Neste mergulho, sigo as rotas dessas irmãs, entre a pedra e a água, entre o Velho e o Novo Mundo.
O EXÍLIO DAS IRMÃS
“Fomos colocadas em caixões de pedra. Um foi levado para o leste, o outro para o oeste.”
Saqqara — a necrópole que guarda os limiares entre o vivo e o morto — torna-se o ponto de partida. É ali que a memória se sela.
A escolha de Rice não é casual: é nas areias do Egito que a história e o mito se entrelaçam pela primeira vez.
Maharet e o Leste
Maharet deriva para o leste, devolvida ao ventre do Oceano Índico. Seu caixão se abre em alto-mar: renascimento.
A travessia é curta, mas simbólica. A água devolve-lhe a vida, e com ela, a memória.
Maharet reaprende o mundo pelo corpo — não mais como sacerdotisa, mas como mulher que recorda e observa.
Carrega em si a consciência da irmã perdida, como se o sangue guardasse a saudade da metade exilada.
Mekare e o Oeste
Mekare, lançada ao oeste, mergulha em outra travessia — mais longa, mais brutal.
O Atlântico a engole, a isola, a refaz. Seja nas profundezas ou nas margens de um continente virgem, ela é tragada pela geografia do esquecimento.
Duas hipóteses se desenham:
O Caixão Afundado: o oceano a aprisiona por séculos. Útero e tumba. O silêncio absoluto gera loucura mística e a transforma em força pura.
A Travessia em Terra Firme: a jangada encalha. Mekare caminha. Meses, séculos, eras.
Pisa em terras onde povos originários — Tupi-Guarani, Jê, Aruak, Cariri — já teciam o mundo com canto e corpo.
Ali, ela se torna andarilha arcaica, testemunha de uma memória anterior ao império.
Seu silêncio não é ausência: é absorção. É escuta da terra e de seus deuses esquecidos.
Em ambas, o oceano é o mediador do sagrado. A travessia não é geográfica — é espiritual.
O OLHAR EUROCÊNTRICO
Quando Maharet reencontra Mekare, é pela lente do Velho Mundo.
A narrativa, tão bela quanto cruel, traduz a irmã como ausência: a louca, a perdida, a selvagem.
O “Novo Mundo” é visto como espaço de solidão e primitivismo — a velha fábula colonial disfarçada em mito gótico.
Mas o que Maharet chama de esquecimento é outra forma de memória.
Mekare não fala a língua do império.
Ela é corpo, terra e sangue — e isso basta.

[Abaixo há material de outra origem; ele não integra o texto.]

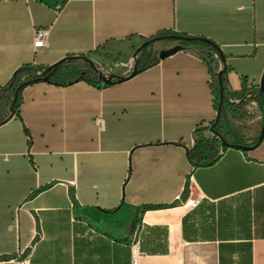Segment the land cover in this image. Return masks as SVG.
<instances>
[{
    "label": "crops",
    "instance_id": "obj_1",
    "mask_svg": "<svg viewBox=\"0 0 264 264\" xmlns=\"http://www.w3.org/2000/svg\"><path fill=\"white\" fill-rule=\"evenodd\" d=\"M37 28L48 37L34 48ZM165 30L208 39L223 59L189 46L104 85L75 58L25 86L10 114L22 67L93 57L124 77ZM220 70L237 95L228 120L250 145L263 123L264 0H0V264H131L133 246L136 264H264V137L210 164L187 157L216 116Z\"/></svg>",
    "mask_w": 264,
    "mask_h": 264
},
{
    "label": "trees",
    "instance_id": "obj_2",
    "mask_svg": "<svg viewBox=\"0 0 264 264\" xmlns=\"http://www.w3.org/2000/svg\"><path fill=\"white\" fill-rule=\"evenodd\" d=\"M173 37H179V40H174ZM191 38L186 34L183 33H175L172 31H160L155 36L149 38L145 42V46L139 51L136 56L135 60V67L137 69V73H140L147 68L157 64L160 60L158 59L157 55H152L151 46L153 42L157 40H164L166 42H176L178 45L181 46V49L189 47V46H198L201 48H205L209 51L216 52L212 45L217 46L212 41L206 39L208 42H202L198 40H190ZM205 39V38H204ZM218 47V46H217ZM219 48V47H218ZM73 59L66 60L58 64L54 69L48 72V81L52 82V79L61 72L65 66H68L69 63L72 62ZM31 69V66H25L21 69L17 70L11 80L9 81L8 85L10 86L15 80L16 77L24 72ZM45 68H34L31 70H37L42 72ZM211 72V70L209 69ZM43 75H29L27 79L23 82H18L12 88V100L10 101V114H18V109L21 102V91L22 89L32 83L39 82L42 80ZM107 85V84H104ZM211 93L213 96V105L216 111V116L209 123L207 129L205 128H197L195 130V135L197 138V143L193 150L188 151L187 157L190 162L195 165L199 164H210L214 162L216 159L219 158L220 153L229 147H239V146H246L250 147L251 145H255L258 140L252 142V144L247 145L243 138L239 136L231 127V124L228 120L227 113L234 112L233 104L229 103V99L235 98L237 95L234 93L229 92L227 87V80L225 76V72L221 73L220 78L217 76L215 81V86L211 87ZM246 90L243 89L240 95V98L246 96ZM255 101L258 104L259 110L262 114V118L264 121V89L262 92L260 90H256L255 94L253 95ZM9 114V115H10ZM0 119V123H3L8 117ZM205 131H209L211 136L207 137L205 135ZM224 144V145H223ZM205 151H211V155L205 156ZM140 212V209L137 210V214ZM136 214L133 217V221H136Z\"/></svg>",
    "mask_w": 264,
    "mask_h": 264
},
{
    "label": "water",
    "instance_id": "obj_3",
    "mask_svg": "<svg viewBox=\"0 0 264 264\" xmlns=\"http://www.w3.org/2000/svg\"><path fill=\"white\" fill-rule=\"evenodd\" d=\"M174 40H179V37H173ZM190 40H198V41H202V42H208L206 39L204 38H200V37H194V38H191ZM209 43V42H208ZM145 46V43L143 45H141L139 48L135 49L134 53H133V59L136 58L137 54L139 53V51ZM212 47L215 49L216 53L219 55V57L221 59H223V56L220 52V49L215 46V45H212ZM181 50V46L176 44L174 45L173 47L171 48H168V49H162L159 51L158 53V59L159 60H163L169 56H172L174 55L175 53H177L178 51ZM75 58H80L86 62L89 63V65L93 68V71L97 74V77H98V80L101 81L103 84H111L113 83L114 81L115 82H124L130 78H132L133 76H135L137 74V69L135 67V63L134 65L132 66V69L130 71V73L127 75V76H124V77H120V76H115V75H105L104 73L98 71V69L95 68L94 64L89 60L87 59L86 57H65L64 59H61L55 63H53L52 65L46 67L42 72L41 74L44 76L42 78V81H48V72L52 69H54L58 64H60L61 62L63 61H66V60H70V59H75ZM221 73L222 71L220 70L218 72V77L220 78L221 76ZM264 89V71H263V74L261 76V79H260V83H259V90L260 92H262ZM264 137V121L262 123V126H261V130H260V134H259V137H258V143H260L262 141ZM224 145V144H223ZM238 149L240 150H243V151H247L249 149H251V147H246V146H239L237 147Z\"/></svg>",
    "mask_w": 264,
    "mask_h": 264
},
{
    "label": "built area",
    "instance_id": "obj_4",
    "mask_svg": "<svg viewBox=\"0 0 264 264\" xmlns=\"http://www.w3.org/2000/svg\"><path fill=\"white\" fill-rule=\"evenodd\" d=\"M60 7L56 8V11H59ZM47 37H48V29L46 28H37L34 29L33 31V47L34 48H39V47H43L46 46L47 43ZM36 75H42L40 71H36L35 72ZM217 72L216 73H212L210 80H211V84L212 87L215 86V81L217 78ZM246 98L251 97L250 93H247V95L245 96ZM230 103H233L234 101L229 100ZM140 255V253L138 252V250L133 246L131 248V264H136L137 263V258Z\"/></svg>",
    "mask_w": 264,
    "mask_h": 264
},
{
    "label": "rangeland",
    "instance_id": "obj_5",
    "mask_svg": "<svg viewBox=\"0 0 264 264\" xmlns=\"http://www.w3.org/2000/svg\"><path fill=\"white\" fill-rule=\"evenodd\" d=\"M174 45H176V43H171L170 45H165V47L163 46L160 50H162V49H168V48H171V47H173ZM151 52L153 53V44H152V46H151ZM130 54V53H129ZM90 58H93V57H89V59ZM128 58H129V56H125L124 55V57H123V59H122V61L123 62H126V60H128ZM135 60H136V58L135 59H131V66H133L134 65V62H135ZM73 63V62H72ZM94 64V66L95 67H97V65L95 64V63H93ZM72 65V64H71ZM66 68H67V66H65ZM87 68H89V70H91V71H93V68L92 67H88V65H87ZM31 69H34L33 67H31ZM31 69H29V70H27V71H24L23 73H22V75L20 76V79L18 80L17 79V81H14L13 83H14V86L18 83V82H23L25 79H27V77L29 76V75H36V71L35 70H31ZM93 73H94V71H93ZM95 75H96V77H97V74L96 73H94ZM13 86V87H14ZM243 99H245V96L244 97H242ZM233 100V99H232Z\"/></svg>",
    "mask_w": 264,
    "mask_h": 264
}]
</instances>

Maharet é o arquivo; Mekare, a experiência.
Uma mede, a outra sente.
Uma escreve, a outra encarna.
Rice dramatiza o olhar colonial, deixando-o ruir em si mesmo.
O poder de Mekare está no que não pode ser traduzido.
ENTRE CRÍTICA E ECO
Rice trabalha em tensão delicada.
Consciente ou não, Maharet repete o olhar colonial, enquanto Mekare encarna o retorno do reprimido — a natureza, o corpo, o feminino.
O Velho Mundo tenta enterrar a memória; o Novo Mundo devolve-a intacta, vingativa, carregada de vida.
O oceano é o mediador dessa vingança — corrente que separa e une, como o sangue entre irmãs.
Rice não escreve um tratado anticolonial, mas um mito que o desvela.
O colonialismo, em sua narrativa, é uma maldição simbólica: o poder de apagar histórias — e o retorno inevitável do que foi silenciado.
Mekare emerge como esse retorno.
Não fala, mas age.
Não narra, mas testemunha.
Sua vingança é o eco da terra e dos povos apagados do mapa.
CONCLUSÃO
Mekare é mais que uma personagem: é uma lembrança viva.
É o corpo da terra que se recusa a ser esquecido.
Afundada ou caminhante, ela transforma exílio em gestação — o silêncio em linguagem.
O que o império tenta traduzir, ela encarna.
O que o Velho Mundo tenta enterrar, ela devolve.
O oceano que a carregou é também sua escritura — vasta, indomada, feminina.
Nele, Mekare é tanto naufrágio quanto lembrança.
É a memória que o mar guarda no sal e no sangue, e que o tempo jamais conseguirá apagar.